How companies are taking advantage of coworking

Note: I wrote this article as a guest post for Wirtschaftszeitung. The business newspaper reports every month on the most important economic topics from Eastern Bavaria.

Coworking is no hype that passes by again. Instead, it is a profound and lasting trend that is changing the working world. The image of this still young development is strongly influenced by clichés that all carry a spark of truth in them, but have long since ceased to be the only reflection of reality.

When you think of coworking, you think of procrastinating freelancers who sit in cafés with their MacBooks and also call their clicking on the keyboard work. And so it really began 14 years ago, for example in St. Oberholz in Berlin or the Republikken in Copenhagen, what is now called coworking.

But nowadays not only freelancers and startups sit in the coworking spaces, but more and more permanent employees and teams from companies. From listed stock companies to traditional medium-sized companies, everything is there. There are various reasons for this.

The company must fit coworking – not the other way around.

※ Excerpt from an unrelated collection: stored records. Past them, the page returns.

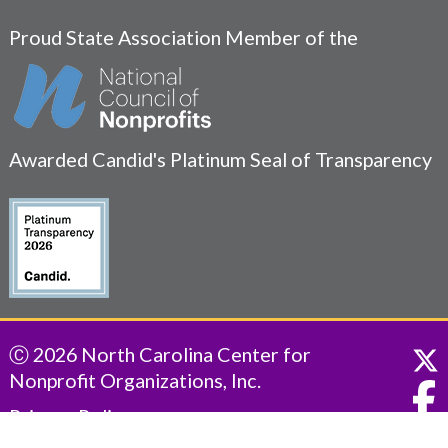
Proud State Association Member of the
Awarded Candid's Platinum Seal of Transparency
Ⓒ 2026 North Carolina Center for
Nonprofit Organizations, Inc.
Privacy Policy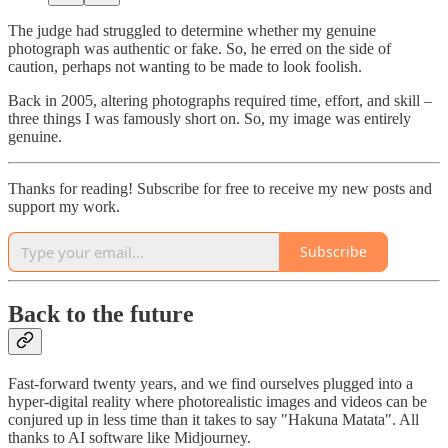
The judge had struggled to determine whether my genuine
photograph was authentic or fake. So, he erred on the side of
caution, perhaps not wanting to be made to look foolish.
Back in 2005, altering photographs required time, effort, and skill –
three things I was famously short on. So, my image was entirely
genuine.
Thanks for reading! Subscribe for free to receive my new posts and
support my work.
Subscribe
Back to the future
Fast-forward twenty years, and we find ourselves plugged into a
hyper-digital reality where photorealistic images and videos can be
conjured up in less time than it takes to say "Hakuna Matata". All
thanks to AI software like Midjourney.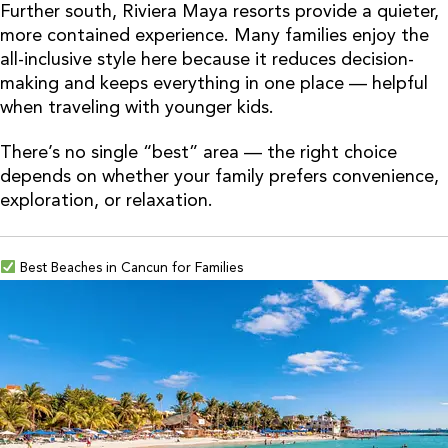
Further south, Riviera Maya resorts provide a quieter,
more contained experience. Many families enjoy the
all-inclusive style here because it reduces decision-
making and keeps everything in one place — helpful
when traveling with younger kids.
There’s no single “best” area — the right choice
depends on whether your family prefers convenience,
exploration, or relaxation.
Best Beaches in Cancun for Families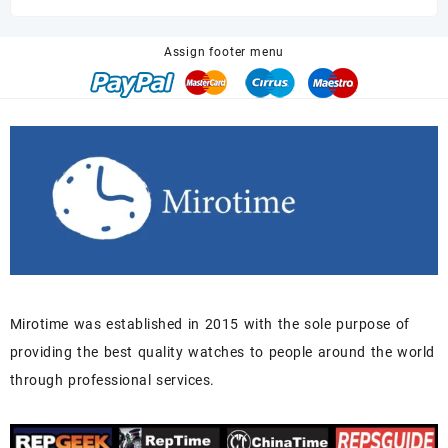
was:
is:
$680.00.
$518.00.
Assign footer menu
Mirotime was established in 2015 with the sole purpose of
providing the best quality watches to people around the world
through professional services.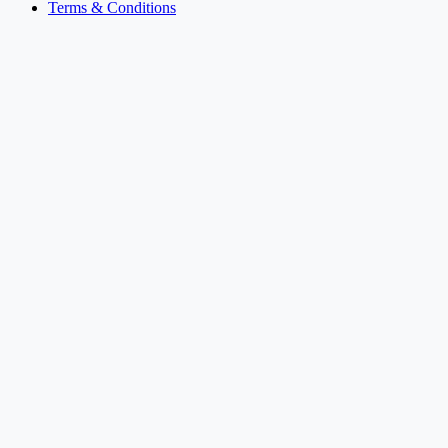
Terms & Conditions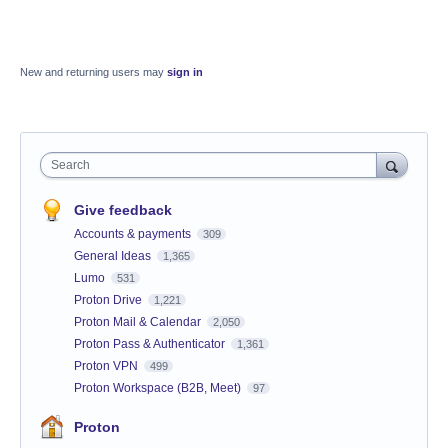
New and returning users may
sign in
Search
Give feedback
Accounts & payments
309
General Ideas
1,365
Lumo
531
Proton Drive
1,221
Proton Mail & Calendar
2,050
Proton Pass & Authenticator
1,361
Proton VPN
499
Proton Workspace (B2B, Meet)
97
Proton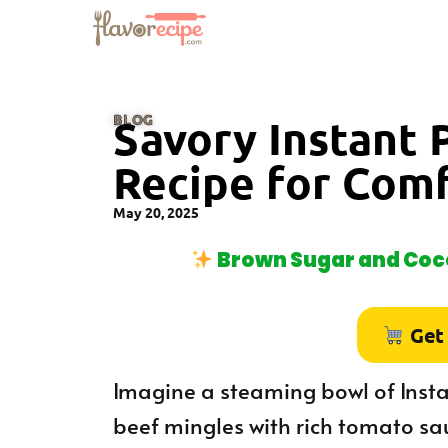
BLOG
Savory Instant 
Recipe for Com
May 20, 2025
Brown Sugar and Coco
Get
Imagine a steaming bowl of Insta
beef mingles with rich tomato sa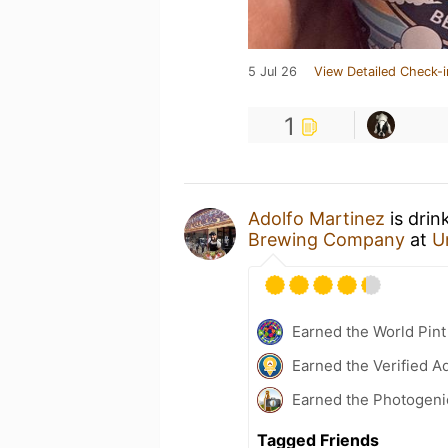
5 Jul 26
View Detailed Check-i
1
Adolfo Martinez
is drin
Brewing Company
at
U
Earned the World Pint
Earned the Verified A
Earned the Photogeni
Tagged Friends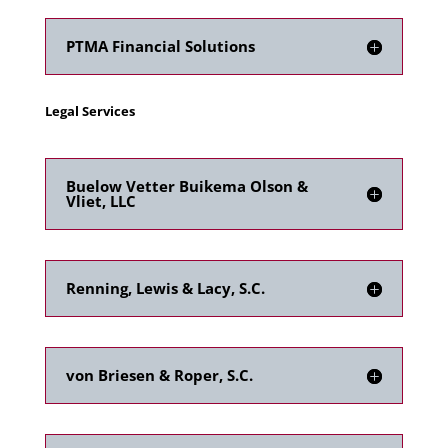
PTMA Financial Solutions
Legal Services
Buelow Vetter Buikema Olson &
Vliet, LLC
Renning, Lewis & Lacy, S.C.
von Briesen & Roper, S.C.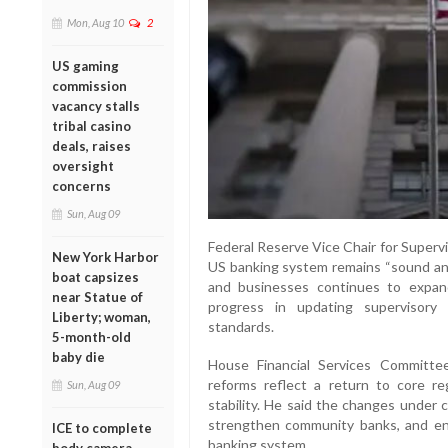
Mon, Aug 10
2
US gaming
commission
vacancy stalls
tribal casino
deals, raises
oversight
concerns
Sun, Aug 09
Federal Reserve Vice Chair for Superv
New York Harbor
US banking system remains “sound and 
boat capsizes
and businesses continues to expand
near Statue of
progress in updating supervisory
Liberty; woman,
standards.
5-month-old
baby die
House Financial Services Committe
reforms reflect a return to core reg
Sun, Aug 09
stability. He said the changes under 
strengthen community banks, and en
ICE to complete
banking system.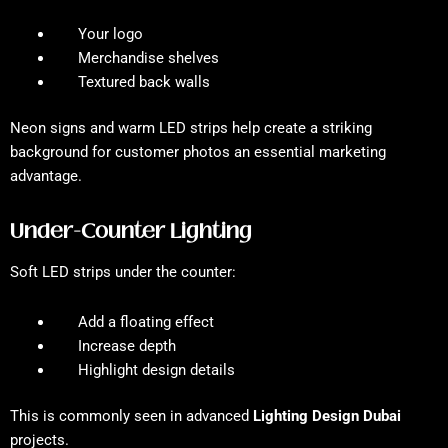
Your logo
Merchandise shelves
Textured back walls
Neon signs and warm LED strips help create a striking
background for customer photos an essential marketing
advantage.
Under-Counter Lighting
Soft LED strips under the counter:
Add a floating effect
Increase depth
Highlight design details
This is commonly seen in advanced
Lighting Design Dubai
projects.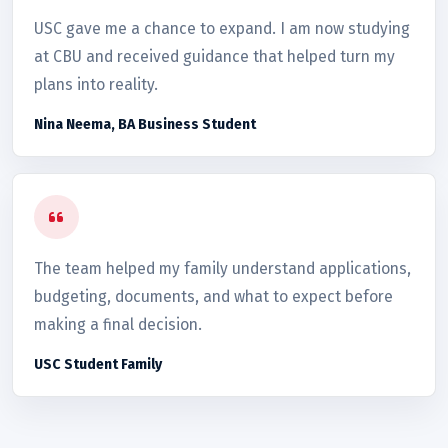
USC gave me a chance to expand. I am now studying
at CBU and received guidance that helped turn my
plans into reality.
Nina Neema, BA Business Student
The team helped my family understand applications,
budgeting, documents, and what to expect before
making a final decision.
USC Student Family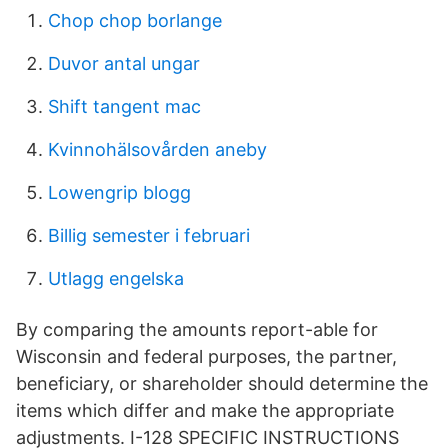
Chop chop borlange
Duvor antal ungar
Shift tangent mac
Kvinnohälsovården aneby
Lowengrip blogg
Billig semester i februari
Utlagg engelska
By comparing the amounts report-able for
Wisconsin and federal purposes, the partner,
beneficiary, or shareholder should determine the
items which differ and make the appropriate
adjustments. I-128 SPECIFIC INSTRUCTIONS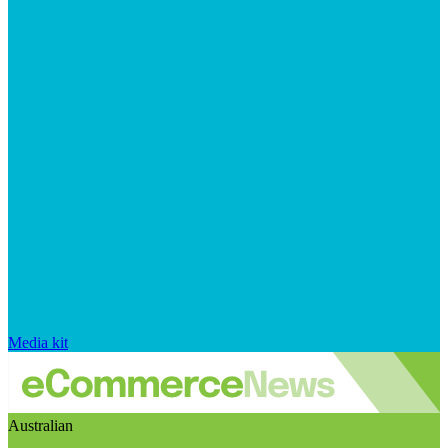
Media kit
Australian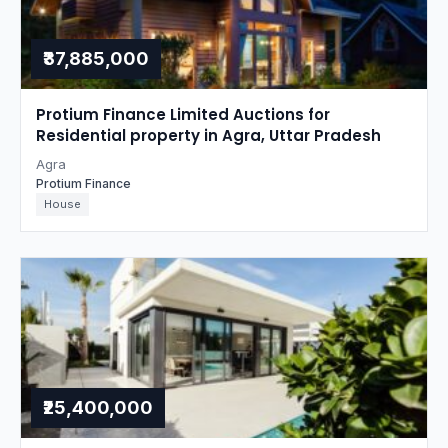
₹37,885,000
Protium Finance Limited Auctions for
Residential property in Agra, Uttar Pradesh
Agra
Protium Finance
House
₹25,400,000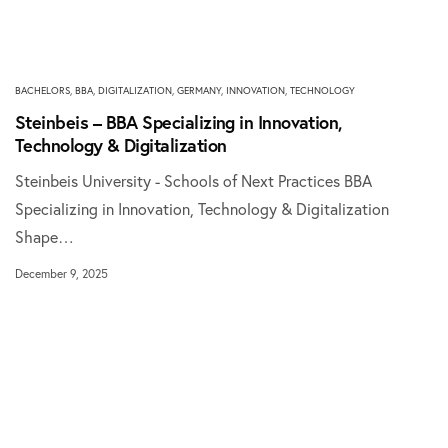
BACHELORS
,
BBA
,
DIGITALIZATION
,
GERMANY
,
INNOVATION
,
TECHNOLOGY
Steinbeis – BBA Specializing in Innovation,
Technology & Digitalization
Steinbeis University - Schools of Next Practices BBA
Specializing in Innovation, Technology & Digitalization
Shape…
December 9, 2025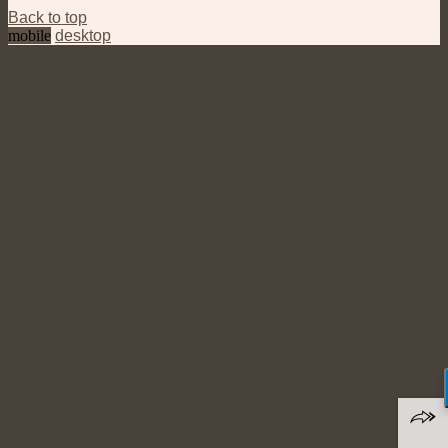
Back to top
mobile
desktop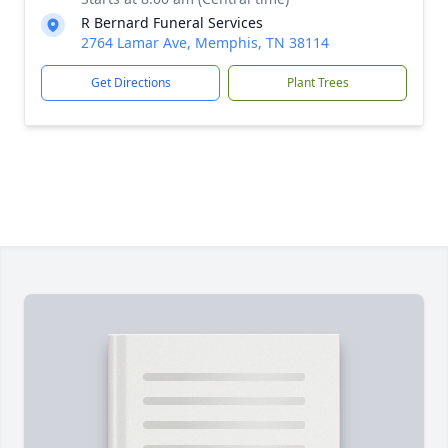
R Bernard Funeral Services
2764 Lamar Ave, Memphis, TN 38114
Get Directions
Plant Trees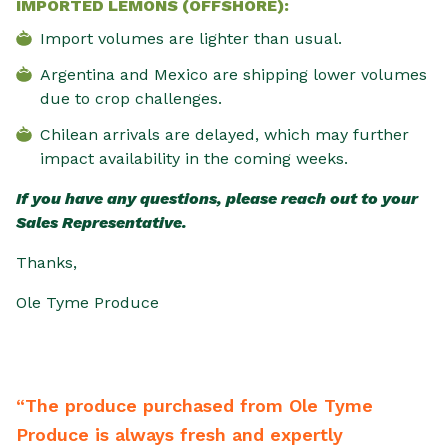
IMPORTED LEMONS (OFFSHORE):
Import volumes are lighter than usual.
Argentina and Mexico are shipping lower volumes
due to crop challenges.
Chilean arrivals are delayed, which may further
impact availability in the coming weeks.
If you have any questions, please reach out to your
Sales Representative.
Thanks,
Ole Tyme Produce
e produce purchased from Ole Tyme
“From 
duce is always fresh and expertly
backwa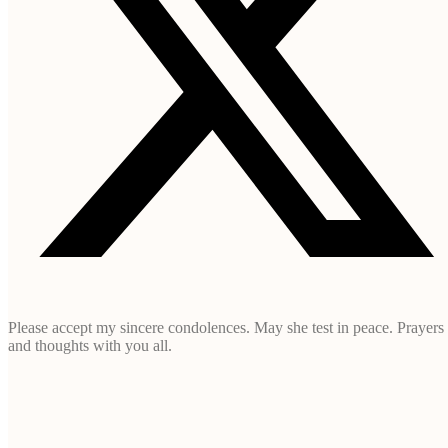
Please accept my sincere condolences. May she test in peace. Prayers
and thoughts with you all.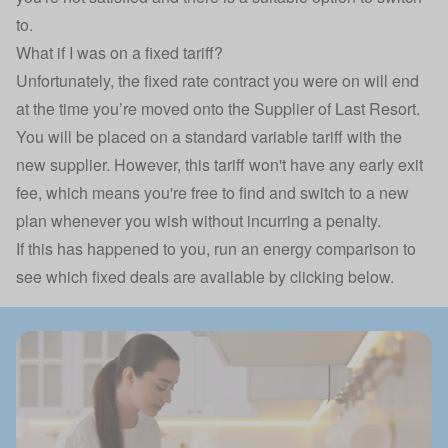
to.
What if I was on a fixed tariff?
Unfortunately, the fixed rate contract you were on will end
at the time you’re moved onto the Supplier of Last Resort.
You will be placed on a standard variable tariff with the
new supplier. However, this tariff won't have any early exit
fee, which means you're free to find and switch to a new
plan whenever you wish without incurring a penalty.
If this has happened to you, run an energy comparison to
see which fixed deals are available by clicking below.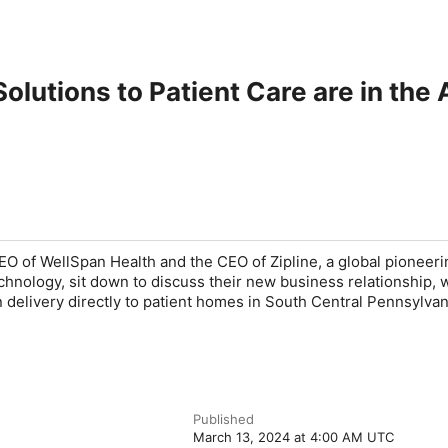
olutions to Patient Care are in the 
O of WellSpan Health and the CEO of Zipline, a global pioneeri
hnology, sit down to discuss their new business relationship, w
n delivery directly to patient homes in South Central Pennsylvan
Published
March 13, 2024 at 4:00 AM UTC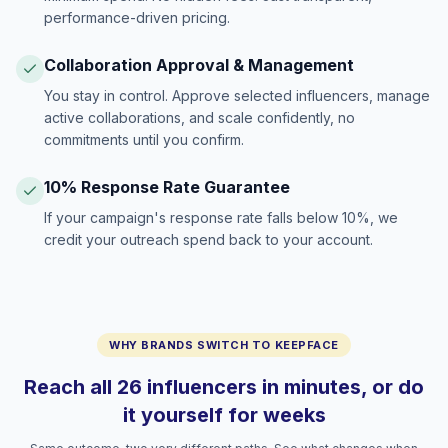
performance-driven pricing.
Collaboration Approval & Management
You stay in control. Approve selected influencers, manage
active collaborations, and scale confidently, no
commitments until you confirm.
10% Response Rate Guarantee
If your campaign's response rate falls below 10%, we
credit your outreach spend back to your account.
WHY BRANDS SWITCH TO KEEPFACE
Reach all 26 influencers in minutes, or do
it yourself for weeks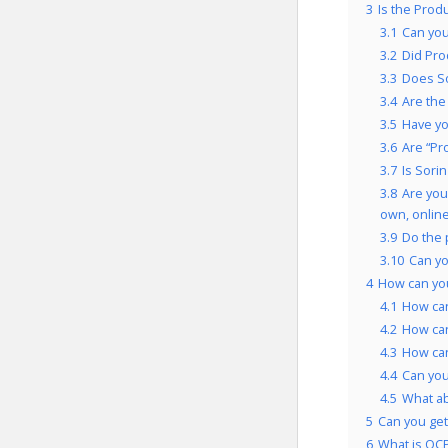
3
Is the Prod
3.1
Can you
3.2
Did Pro
3.3
Does So
3.4
Are the
3.5
Have yo
3.6
Are “Pr
3.7
Is Sori
3.8
Are you
own, onlin
3.9
Do the 
3.10
Can yo
4
How can yo
4.1
How can
4.2
How can
4.3
How can
4.4
Can you
4.5
What a
5
Can you get
6
What is OCP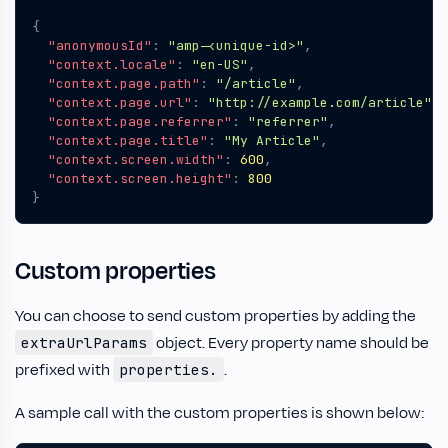
{
"anonymousId"
:
"amp-<unique-id>"
,
"context.locale"
:
"en-US"
,
"context.page.path"
:
"/article"
,
"context.page.url"
:
"http://example.com/article"
,
"context.page.referrer"
:
"referrer"
,
"context.page.title"
:
"My Article"
,
"context.screen.width"
:
600
,
"context.screen.height"
:
800
}
Custom properties
You can choose to send custom properties by adding the
object. Every property name should be
extraUrlParams
prefixed with
.
properties.
A sample call with the custom properties is shown below: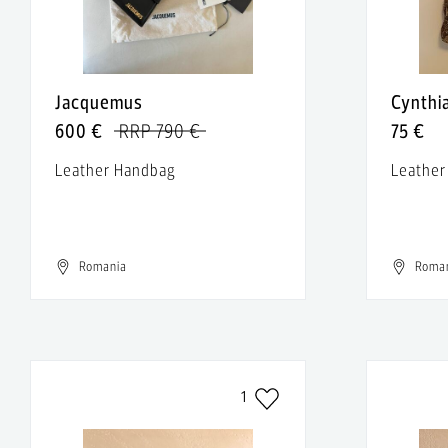
Jacquemus
Cynthi
600 €
RRP 790 €
75 €
Leather Handbag
Leather
Romania
Roma
1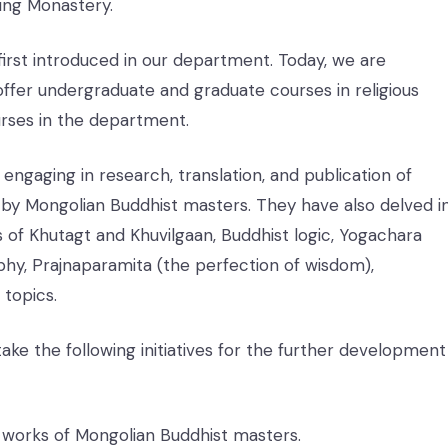
ing Monastery.
irst introduced in our department. Today, we are
ffer undergraduate and graduate courses in religious
rses in the department.
gaging in research, translation, and publication of
by Mongolian Buddhist masters. They have also delved i
 of Khutagt and Khuvilgaan, Buddhist logic, Yogachara
hy, Prajnaparamita (the perfection of wisdom),
topics.
rtake the following initiatives for the further development
he works of Mongolian Buddhist masters.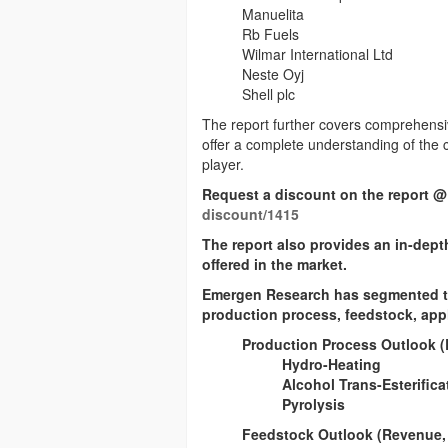
Manuelita
Rb Fuels
Wilmar International Ltd
Neste Oyj
Shell plc
The report further covers comprehensi
offer a complete understanding of the
player.
Request a discount on the report @
discount/1415
The report also provides an in-dept
offered in the market.
Emergen Research has segmented the
production process, feedstock, appl
Production Process Outlook (
Hydro-Heating
Alcohol Trans-Esterifica
Pyrolysis
Feedstock Outlook (Revenue, 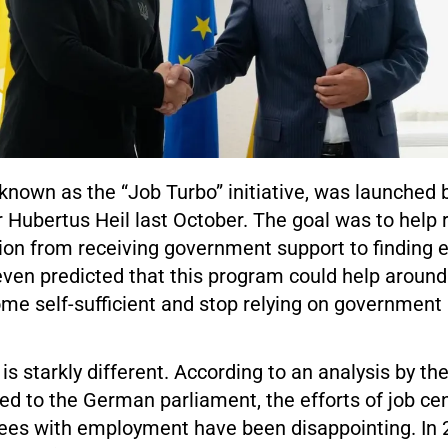
known as the “Job Turbo” initiative, was launched
 Hubertus Heil last October. The goal was to help
ition from receiving government support to finding
even predicted that this program could help aroun
me self-sufficient and stop relying on government 
y is starkly different. According to an analysis by th
ed to the German parliament, the efforts of job ce
ees with employment have been disappointing. In 2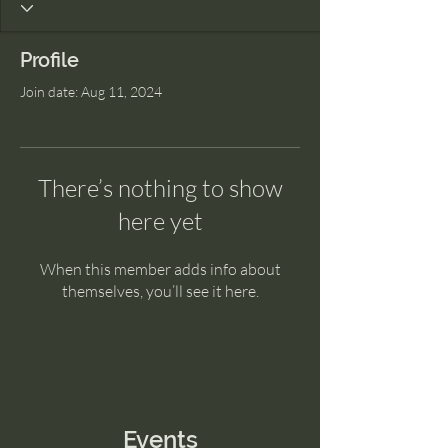
Profile
Join date: Aug 11, 2024
There’s nothing to show
here yet
When this member adds info about
themselves, you’ll see it here.
Events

There are good and bad reasons why companies let their employees work in coworking spaces. But no matter why, if a company does not have a corporate culture suitable for coworking, the project is doomed to failure anyway. Coworking is a culture that influences spaces and people.

I see this regularly in St. Oberholz. If teams from companies are sent to us, the individual people only become strangers with the new environment. It does not express the accustomed culture, but openness. That can be challenging. It often takes around six months for certain acclimatization to take place.

First and foremost, this decision must, therefore, make sense. Renting less space for jobs is a terrible reason. However, if employees decide to take this step, for example, to have shorter travel distances, this protects not only the environment but also their health – they are often more relaxed.

In coworking spaces, companies seek inspiration and exchange, access to new communities and people, and space to test new ways of working. Sometimes it just takes a change of scenery. What they find is unexpected, where no one has searched for. This is called serendipity.

By taking the step of letting their employees work as a team or individually in coworking spaces, they get to know new people who pursue entirely different professions. Exchanging ideas, for example over lunch, broadens the perspective of one’s own employees on their work.

Coworking also works in rural areas.

However, this development is not limited to the big city. In Hausham, Upper Bavaria, Michael Heinzmann, head of Wohnbau Hausham, founded a coworking space in which architects, structural engineers, and engineers as well as people from the social and creative industries work today. They are all from the region.

The coworking space Haushamer Hof originates from both economic considerations and human needs. The old office in a private house became too small, the new rooms a bit too big. Now Heinzmann no longer works alone and can communicate with other people.

Heimat 2.0 in Bad Tölz began similarly. Marco Tunger was looking for new rooms for his advertising agency. They found what they were looking for in an old brewery, but this was far too big. What his own team does not use is accessible to creative people from the region. These, in turn, form a kind of talent pool for the agency.

In Felde in Schleswig-Holstein, a few kilometers from Kiel, Johann Engel and Heiko Kolz take the same path. Their sun sail manufactory is located in the old hayloft, which is also the name of the coworking space – Alter Heuboden – they founded, where people from the village also work after a short time.

In the end, coworking is something for people, not companies. Employers should, therefore, let their own staff decide how they want to work and where. This can be in the office, but also in coworking space. Those who work there will be much more likely to find new impulses, which they can only then carry into the company.